从上面看到，如果process_it为0,则loop中一直在空循环，只有当所有的数据全部接收完毕后，才会一次性打印出所有的数据。在打印完数据后，程序将自动将buf清0, 清0是通过将pos简单置0而实现的，实际的数据其实还在。 ###RaspberryPI 端程序

/*
 * SPI testing utility (using spidev driver)
 *
 * Copyright (c) 2007  MontaVista Software, Inc.
 * Copyright (c) 2007  Anton Vorontsov <avorontsov@ru.mvista.com>
 *
 * This program is free software; you can redistribute it and/or modify
 * it under the terms of the GNU General Public License as published by
 * the Free Software Foundation; either version 2 of the License.
 *
 * Cross-compile with cross-gcc -I/path/to/cross-kernel/include
 */
 
#include <stdint.h>
#include <unistd.h>
#include <stdio.h>
#include <stdlib.h>
#include <getopt.h>
#include <fcntl.h>
#include <sys/ioctl.h>
#include <linux/types.h>
#include <linux/spi/spidev.h>
 
#define ARRAY_SIZE(a) (sizeof(a) / sizeof((a)[0]))
 
static void pabort(const char *s)
{
	perror(s);
	abort();
}
 
static const char *device = "/dev/spidev0.0";
static uint8_t mode;
static uint8_t bits = 8;
static uint32_t speed = 500000;
static uint16_t delay;
 
static void transfer(int fd)
{
	int ret;
	uint8_t tx[] = {
        0x48, 0x45, 0x4C, 0x4C, 0x4F,
        0x20, 
        0x57, 0x4F, 0x52, 0x4C, 0x44,
        0x0A 
	};
	uint8_t rx[ARRAY_SIZE(tx)] = {0, };
	struct spi_ioc_transfer tr = {
		.tx_buf = (unsigned long)tx,
		.rx_buf = (unsigned long)rx,
		.len = ARRAY_SIZE(tx),
		.delay_usecs = delay,
		.speed_hz = speed,
		.bits_per_word = bits,
	};
 
	ret = ioctl(fd, SPI_IOC_MESSAGE(1), &tr);
	if (ret < 1)
		pabort("can't send spi message");
 
    /*
	for (ret = 0; ret < ARRAY_SIZE(tx); ret++) {
		if (!(ret % 6))
			puts("");
		printf("%.2X ", rx[ret]);
	}
	puts("");
    */
}
 
static void print_usage(const char *prog)
{
	printf("Usage: %s [-DsbdlHOLC3]\n", prog);
	puts("  -D --device   device to use (default /dev/spidev1.1)\n"

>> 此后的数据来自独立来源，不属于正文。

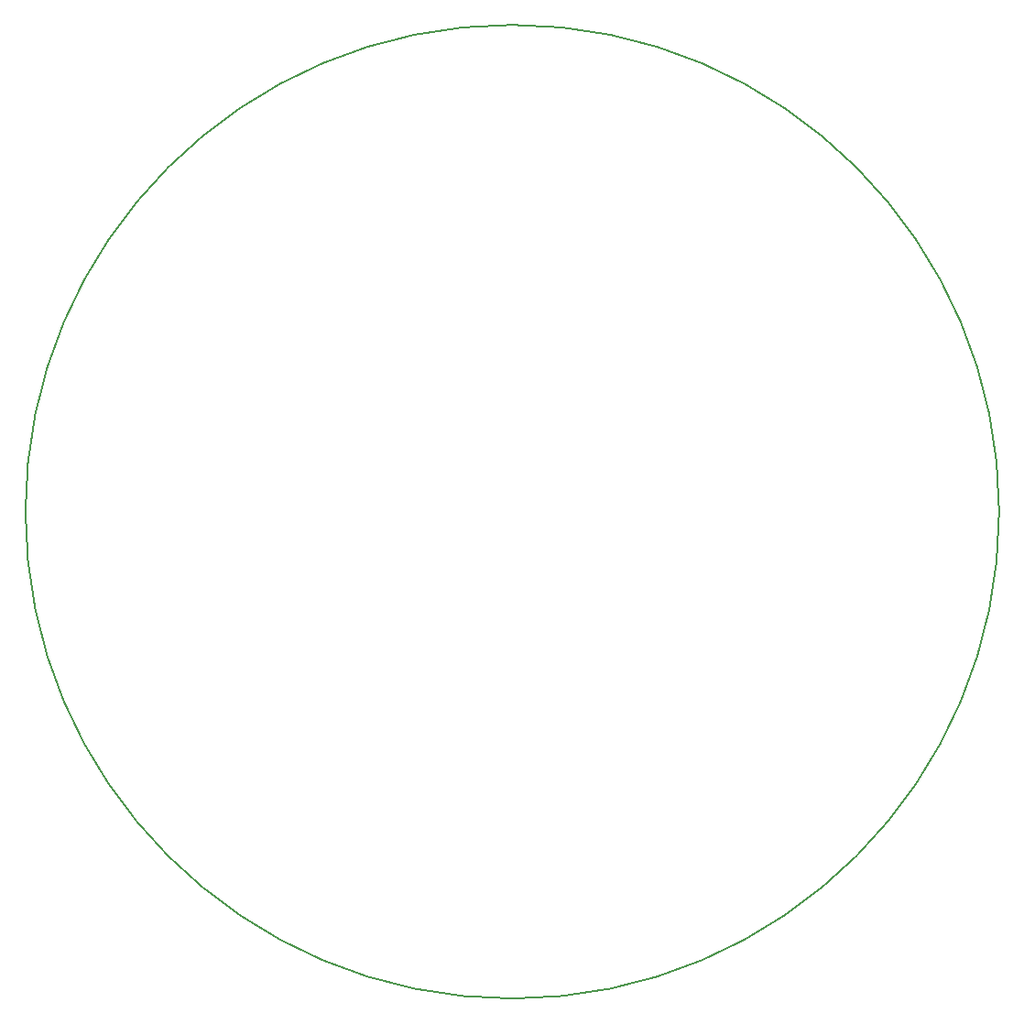
<source format=gbr>
%TF.GenerationSoftware,KiCad,Pcbnew,(6.0.1-0)*%
%TF.CreationDate,2022-09-11T14:38:18-04:00*%
%TF.ProjectId,platter,706c6174-7465-4722-9e6b-696361645f70,rev?*%
%TF.SameCoordinates,Original*%
%TF.FileFunction,Legend,Top*%
%TF.FilePolarity,Positive*%
%FSLAX46Y46*%
G04 Gerber Fmt 4.6, Leading zero omitted, Abs format (unit mm)*
G04 Created by KiCad (PCBNEW (6.0.1-0)) date 2022-09-11 14:38:18*
%MOMM*%
%LPD*%
G01*
G04 APERTURE LIST*
%ADD10C,0.200000*%
G04 APERTURE END LIST*
D10*
X108000000Y-63000000D02*
G75*
G03*
X108000000Y-63000000I-45000000J0D01*
G01*
M02*

</source>
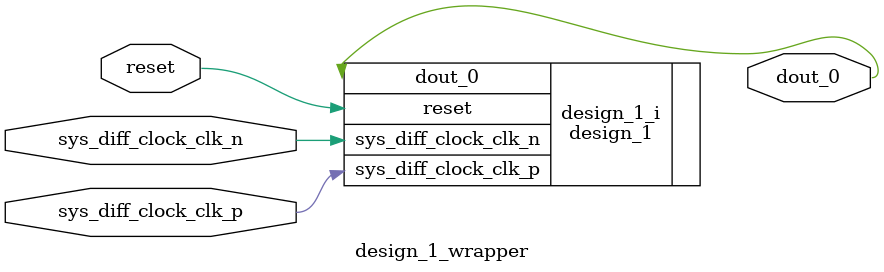
<source format=v>
`timescale 1 ps / 1 ps

module design_1_wrapper
   (dout_0,
    reset,
    sys_diff_clock_clk_n,
    sys_diff_clock_clk_p);
  output [0:0]dout_0;
  input reset;
  input sys_diff_clock_clk_n;
  input sys_diff_clock_clk_p;

  wire [0:0]dout_0;
  wire reset;
  wire sys_diff_clock_clk_n;
  wire sys_diff_clock_clk_p;

  design_1 design_1_i
       (.dout_0(dout_0),
        .reset(reset),
        .sys_diff_clock_clk_n(sys_diff_clock_clk_n),
        .sys_diff_clock_clk_p(sys_diff_clock_clk_p));
endmodule

</source>
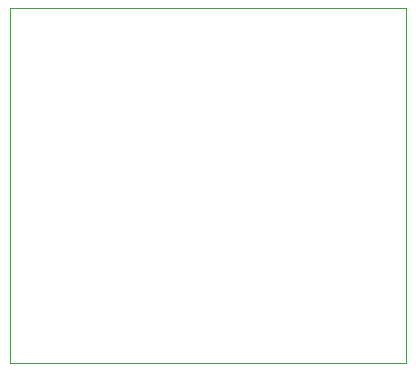
<source format=gbr>
%TF.GenerationSoftware,KiCad,Pcbnew,9.0.6*%
%TF.CreationDate,2025-12-25T16:33:08+05:30*%
%TF.ProjectId,GitHub2,47697448-7562-4322-9e6b-696361645f70,rev?*%
%TF.SameCoordinates,Original*%
%TF.FileFunction,Profile,NP*%
%FSLAX46Y46*%
G04 Gerber Fmt 4.6, Leading zero omitted, Abs format (unit mm)*
G04 Created by KiCad (PCBNEW 9.0.6) date 2025-12-25 16:33:08*
%MOMM*%
%LPD*%
G01*
G04 APERTURE LIST*
%TA.AperFunction,Profile*%
%ADD10C,0.050000*%
%TD*%
G04 APERTURE END LIST*
D10*
X12500000Y-12500000D02*
X46000000Y-12500000D01*
X46000000Y-42500000D01*
X12500000Y-42500000D01*
X12500000Y-12500000D01*
M02*

</source>
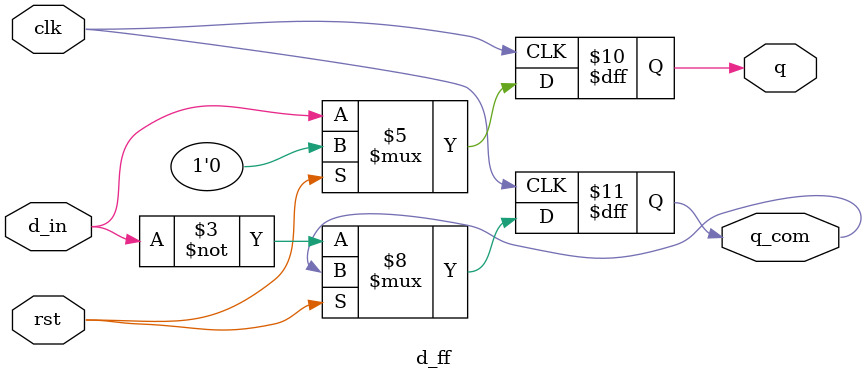
<source format=v>

module d_ff(
input clk,rst,d_in,
output reg q,q_com
    );
    //sychorous 
 always@(posedge clk)
 begin 
 if(rst==1'b1)
 begin 
 q<=1'b0;
 end
 else
 begin
 q<=d_in;
 q_com<=~d_in;
 end
 end
 ///asyn 
 /*
 always@(posedge clk,posedge rst)
 begin 
 if(rst==1'b1)
 begin 
 q<=1'b0;
 end
 else
 begin
 q<=d_in;
 q_com<=~d_in;
 end
 end*/
endmodule

</source>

	     "  -s --speed    max speed (Hz)\n"
	     "  -d --delay    delay (usec)\n"
	     "  -b --bpw      bits per word \n"
	     "  -l --loop     loopback\n"
	     "  -H --cpha     clock phase\n"
	     "  -O --cpol     clock polarity\n"
	     "  -L --lsb      least significant bit first\n"
	     "  -C --cs-high  chip select active high\n"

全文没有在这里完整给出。